Finite Improbability

Just programming and math, no spontaneously jumping undergarments

Functional programming in games I: Managing a render list

One reason that I am playing around with Scala to begin with is that I am curious about the useful applications of FP ideas to game programming. Many functional programming techniques (at least on most implementations) are probably going to be too inefficient for big budget games. Since I’m just one person I have the luxury of not worrying about that, as I couldn’t write that kind of game anyways. For smaller games I think functional programming can offer some big advantages in productivity.

Anyways, for my first in what will hopefully be a series of meandering explorations of the interaction between game development and functional programming, I’m going to talk about rendering.

A Quick Overview

The traditional game structure includes a loop that runs a render function to display the game on screen, and an update function to updates the game logic. Things like the position of enemies and responding to player input happen in the update loop and the relevant changes are somehow communicated to the render loop. In the old days games were developed with the assumption that game logic could update at the game’s framerate without a problem. This worked at the time, but as processor speed increased and the speed of the entire game increased with the framerate it became obvious that the game logic needed to be updated in line with the wall clock, not the render speed. Current game design favors a significantly higher number of render passes to update ones. As game logic has grown more complex tiny incremental updates have been discarded in favor of less frequent larger batches.

Anyways, the point here is that we have an update function, which is not allowed to touch the graphics card, and a render function that doesn’t alter that game’s state. The first has to change the second whenever it updates the game.

The OOP Solution

The typical OOP solution is to have a Game class with render and update methods. The update method makes changes to internal state variables that are read by the render method when it displays the scene. A common approach to managing this data structure is to maintain a scene graph (named this even though it’s usually a tree) of specially designed objects that all have a “draw” function which accepts the graphics object and uses it to display themselves as well as any objects they contain.
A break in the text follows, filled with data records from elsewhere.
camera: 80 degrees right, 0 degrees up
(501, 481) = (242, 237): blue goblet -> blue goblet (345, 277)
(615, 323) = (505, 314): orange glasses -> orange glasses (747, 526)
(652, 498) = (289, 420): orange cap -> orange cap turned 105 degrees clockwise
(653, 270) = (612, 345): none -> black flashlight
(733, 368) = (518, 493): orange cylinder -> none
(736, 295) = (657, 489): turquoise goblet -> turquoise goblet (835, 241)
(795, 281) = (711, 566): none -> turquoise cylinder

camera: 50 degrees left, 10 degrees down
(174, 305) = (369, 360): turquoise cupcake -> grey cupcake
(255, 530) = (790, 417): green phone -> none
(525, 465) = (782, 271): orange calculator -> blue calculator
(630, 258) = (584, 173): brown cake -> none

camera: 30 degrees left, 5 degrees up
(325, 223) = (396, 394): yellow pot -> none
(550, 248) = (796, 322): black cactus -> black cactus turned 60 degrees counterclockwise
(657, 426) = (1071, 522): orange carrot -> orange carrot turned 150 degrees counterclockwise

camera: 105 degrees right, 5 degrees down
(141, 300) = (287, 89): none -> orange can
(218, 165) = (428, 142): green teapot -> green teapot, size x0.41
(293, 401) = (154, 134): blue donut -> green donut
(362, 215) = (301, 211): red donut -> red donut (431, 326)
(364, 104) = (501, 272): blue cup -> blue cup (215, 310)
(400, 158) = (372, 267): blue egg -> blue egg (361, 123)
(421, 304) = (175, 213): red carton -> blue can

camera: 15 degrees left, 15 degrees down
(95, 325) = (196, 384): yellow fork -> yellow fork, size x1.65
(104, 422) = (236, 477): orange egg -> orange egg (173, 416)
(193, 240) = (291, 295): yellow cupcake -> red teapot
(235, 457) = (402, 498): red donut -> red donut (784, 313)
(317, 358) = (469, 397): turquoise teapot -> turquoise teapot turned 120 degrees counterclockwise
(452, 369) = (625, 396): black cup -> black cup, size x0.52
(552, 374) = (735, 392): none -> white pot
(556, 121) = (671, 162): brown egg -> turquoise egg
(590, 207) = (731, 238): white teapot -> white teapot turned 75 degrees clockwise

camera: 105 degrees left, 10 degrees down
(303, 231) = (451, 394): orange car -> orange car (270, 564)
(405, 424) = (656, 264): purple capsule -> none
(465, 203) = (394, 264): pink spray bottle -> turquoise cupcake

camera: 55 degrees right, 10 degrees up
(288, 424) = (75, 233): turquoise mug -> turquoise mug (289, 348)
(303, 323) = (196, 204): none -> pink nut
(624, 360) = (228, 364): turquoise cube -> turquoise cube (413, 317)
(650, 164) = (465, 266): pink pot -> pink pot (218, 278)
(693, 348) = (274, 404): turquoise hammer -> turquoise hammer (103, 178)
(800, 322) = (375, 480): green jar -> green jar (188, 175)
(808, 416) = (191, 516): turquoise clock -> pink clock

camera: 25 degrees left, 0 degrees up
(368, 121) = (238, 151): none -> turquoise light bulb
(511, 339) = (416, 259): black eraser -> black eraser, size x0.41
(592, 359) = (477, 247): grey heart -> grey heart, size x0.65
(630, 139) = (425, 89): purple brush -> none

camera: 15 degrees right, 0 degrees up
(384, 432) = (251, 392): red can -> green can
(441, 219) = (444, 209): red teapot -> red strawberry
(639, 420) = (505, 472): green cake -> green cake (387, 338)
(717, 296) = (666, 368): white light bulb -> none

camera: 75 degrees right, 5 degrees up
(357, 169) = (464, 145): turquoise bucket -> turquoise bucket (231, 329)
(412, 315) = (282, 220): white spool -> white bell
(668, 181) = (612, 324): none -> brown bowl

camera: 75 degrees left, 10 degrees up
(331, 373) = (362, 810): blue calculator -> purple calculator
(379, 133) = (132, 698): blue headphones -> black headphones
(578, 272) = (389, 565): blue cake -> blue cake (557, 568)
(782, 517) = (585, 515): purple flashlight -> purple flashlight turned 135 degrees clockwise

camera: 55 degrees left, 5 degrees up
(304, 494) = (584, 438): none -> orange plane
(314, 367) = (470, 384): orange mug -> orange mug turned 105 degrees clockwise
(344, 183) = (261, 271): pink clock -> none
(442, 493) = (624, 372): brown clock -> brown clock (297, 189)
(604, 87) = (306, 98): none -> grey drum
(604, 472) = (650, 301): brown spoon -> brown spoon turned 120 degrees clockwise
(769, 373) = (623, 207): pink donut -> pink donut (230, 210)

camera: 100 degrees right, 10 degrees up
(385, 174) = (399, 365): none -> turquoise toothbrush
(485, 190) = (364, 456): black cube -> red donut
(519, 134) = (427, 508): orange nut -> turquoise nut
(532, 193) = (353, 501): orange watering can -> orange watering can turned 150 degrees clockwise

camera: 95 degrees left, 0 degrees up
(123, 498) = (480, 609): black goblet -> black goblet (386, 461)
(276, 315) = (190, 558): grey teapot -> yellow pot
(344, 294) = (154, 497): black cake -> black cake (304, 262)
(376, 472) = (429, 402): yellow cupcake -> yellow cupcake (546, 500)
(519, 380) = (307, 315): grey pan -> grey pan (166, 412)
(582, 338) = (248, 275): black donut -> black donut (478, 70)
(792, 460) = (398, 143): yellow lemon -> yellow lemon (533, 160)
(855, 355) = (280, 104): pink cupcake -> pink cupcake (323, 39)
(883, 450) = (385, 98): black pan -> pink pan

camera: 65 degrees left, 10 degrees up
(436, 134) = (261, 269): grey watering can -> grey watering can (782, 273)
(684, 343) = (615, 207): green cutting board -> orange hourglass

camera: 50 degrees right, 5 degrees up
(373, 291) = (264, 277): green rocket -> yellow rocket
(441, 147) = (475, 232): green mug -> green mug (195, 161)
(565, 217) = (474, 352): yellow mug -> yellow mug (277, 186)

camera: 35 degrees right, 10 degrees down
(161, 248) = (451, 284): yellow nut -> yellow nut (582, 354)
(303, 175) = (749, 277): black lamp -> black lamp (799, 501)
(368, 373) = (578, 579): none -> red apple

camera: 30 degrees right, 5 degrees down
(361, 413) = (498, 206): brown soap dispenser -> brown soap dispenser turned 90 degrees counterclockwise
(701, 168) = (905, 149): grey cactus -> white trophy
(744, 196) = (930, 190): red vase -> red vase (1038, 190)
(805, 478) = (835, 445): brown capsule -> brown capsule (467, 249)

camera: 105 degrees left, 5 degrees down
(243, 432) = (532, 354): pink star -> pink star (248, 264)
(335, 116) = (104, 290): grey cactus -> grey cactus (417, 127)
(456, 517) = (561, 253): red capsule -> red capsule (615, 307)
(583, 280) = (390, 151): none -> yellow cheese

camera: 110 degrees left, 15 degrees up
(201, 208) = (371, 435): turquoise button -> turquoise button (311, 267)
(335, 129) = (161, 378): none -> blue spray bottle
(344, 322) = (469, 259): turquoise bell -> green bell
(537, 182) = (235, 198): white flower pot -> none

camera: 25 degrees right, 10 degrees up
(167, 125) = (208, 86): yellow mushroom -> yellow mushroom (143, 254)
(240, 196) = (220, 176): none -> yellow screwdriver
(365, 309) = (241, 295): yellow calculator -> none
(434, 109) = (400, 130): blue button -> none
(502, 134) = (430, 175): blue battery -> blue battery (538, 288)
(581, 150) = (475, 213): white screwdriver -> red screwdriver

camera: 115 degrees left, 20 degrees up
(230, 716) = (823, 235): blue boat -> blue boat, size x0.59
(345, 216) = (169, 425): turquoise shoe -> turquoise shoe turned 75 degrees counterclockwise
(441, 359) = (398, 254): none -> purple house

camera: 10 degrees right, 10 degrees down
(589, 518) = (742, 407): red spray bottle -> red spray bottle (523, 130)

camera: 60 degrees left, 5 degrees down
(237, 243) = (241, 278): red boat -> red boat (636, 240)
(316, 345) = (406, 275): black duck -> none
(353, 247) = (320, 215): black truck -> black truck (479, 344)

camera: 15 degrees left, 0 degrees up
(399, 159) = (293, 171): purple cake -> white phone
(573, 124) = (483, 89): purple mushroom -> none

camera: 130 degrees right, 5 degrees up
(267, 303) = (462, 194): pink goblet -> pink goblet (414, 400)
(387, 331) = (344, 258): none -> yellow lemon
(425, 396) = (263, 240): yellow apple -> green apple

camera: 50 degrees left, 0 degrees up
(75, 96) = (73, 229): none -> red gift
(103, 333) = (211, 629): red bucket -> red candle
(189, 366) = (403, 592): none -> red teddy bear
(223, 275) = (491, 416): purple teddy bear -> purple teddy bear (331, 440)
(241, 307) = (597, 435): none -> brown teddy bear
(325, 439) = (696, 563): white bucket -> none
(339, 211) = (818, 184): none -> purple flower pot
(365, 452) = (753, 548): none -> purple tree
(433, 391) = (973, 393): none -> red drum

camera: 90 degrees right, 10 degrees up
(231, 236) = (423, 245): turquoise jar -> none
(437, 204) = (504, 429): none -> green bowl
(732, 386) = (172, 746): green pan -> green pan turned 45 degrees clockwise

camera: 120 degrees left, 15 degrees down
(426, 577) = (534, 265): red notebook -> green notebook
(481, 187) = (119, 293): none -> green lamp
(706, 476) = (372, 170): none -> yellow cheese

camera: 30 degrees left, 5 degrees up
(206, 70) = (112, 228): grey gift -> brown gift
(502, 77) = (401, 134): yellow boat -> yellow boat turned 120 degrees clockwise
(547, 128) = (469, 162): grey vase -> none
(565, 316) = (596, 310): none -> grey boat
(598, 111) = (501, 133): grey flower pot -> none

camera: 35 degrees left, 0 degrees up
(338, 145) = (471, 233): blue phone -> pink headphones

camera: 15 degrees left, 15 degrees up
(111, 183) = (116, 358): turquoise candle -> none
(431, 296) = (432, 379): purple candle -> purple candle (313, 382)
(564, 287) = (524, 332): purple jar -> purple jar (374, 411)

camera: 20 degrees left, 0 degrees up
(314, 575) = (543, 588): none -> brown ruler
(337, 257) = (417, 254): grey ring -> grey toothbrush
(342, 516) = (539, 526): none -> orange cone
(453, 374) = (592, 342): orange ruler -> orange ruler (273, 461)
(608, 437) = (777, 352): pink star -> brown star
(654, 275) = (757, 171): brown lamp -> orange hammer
This works relatively well. It’s conceptually simple to understand, and has advantages in larger games in that the nodes can easily be examined to determine if they (or any of their children) need to be rendered at all.

There are a couple of problems we can solve here though. One is that a scene graph is a data structure that is optimized for scene management. If you want, for instance, to interact with all of the physics-enabled objects in the scene you have two choices: maintain your own data structure or sweep through the scene graph looking for these objects. Considering things like lights, particle emitters, skyboxes, and HUD items are all part of the scene there’s a lot of stuff that will never interact with the physics system that you still have to touch each time you run an update. Maintaining your own data structure is often an acceptable solution here, but it requires careful management to ensure that the game logic entries and scene graph entries are kept in sync.

Another is that the scene graph has to be pruned for visibility on each render pass. Since objects only move during updates this represents a lot of effort for no particular reason. Advanced engines will quickly establish some means of maintaining pruned scenes between render calls to avoid this overhead, but not all of them do it. Besides there obviously is an element of “functional programming for functional programming’s sake” in all of this, why else would I be going to the trouble?

A Functional Approach

My current approach to this problem is to retain a render list. This is a list of functions that each take the graphics object as input and draw something to the screen with it. The update function examines my data structures and rebuilds this list each time it is called. This leaves me free to optimize my data structure for the needs of my game logic and still handle rendering easily. Things like z-indexing are a simple by-product of my method of data structure traversal, and I am now completely unable to perform visibility testing in the render loop. I can even start adding metadata to the list so the render function is able to discard nonessential render actions if the frame rate starts to slip. In addition, instead of the relatively inefficient traversal of a custom-built data structure I have my compiler’s handling of off-the-shelf list use, which often is better optimized than I could hope to implement myself.

The downside here is that, to make the whole thing work, I either need closures or anonymous functions built up on the fly. This limits the languages that could potentially pull this idea off, and depending on the implementation introduces some ugly overhead of its own. This entire idea may end up being too big of a memory hog for it to work. I won’t know the answer to that until I test it further.

Update: A quick test handled about 3500 relatively simple objects on a 2ghz macbook (with a pretty poor graphics card) before the framerate dropped into ugliness. This is using Scala on top of the Slick Java 2d library, so results on a more highly optimized functional language outside the JVM (OCaml) would probably be even better.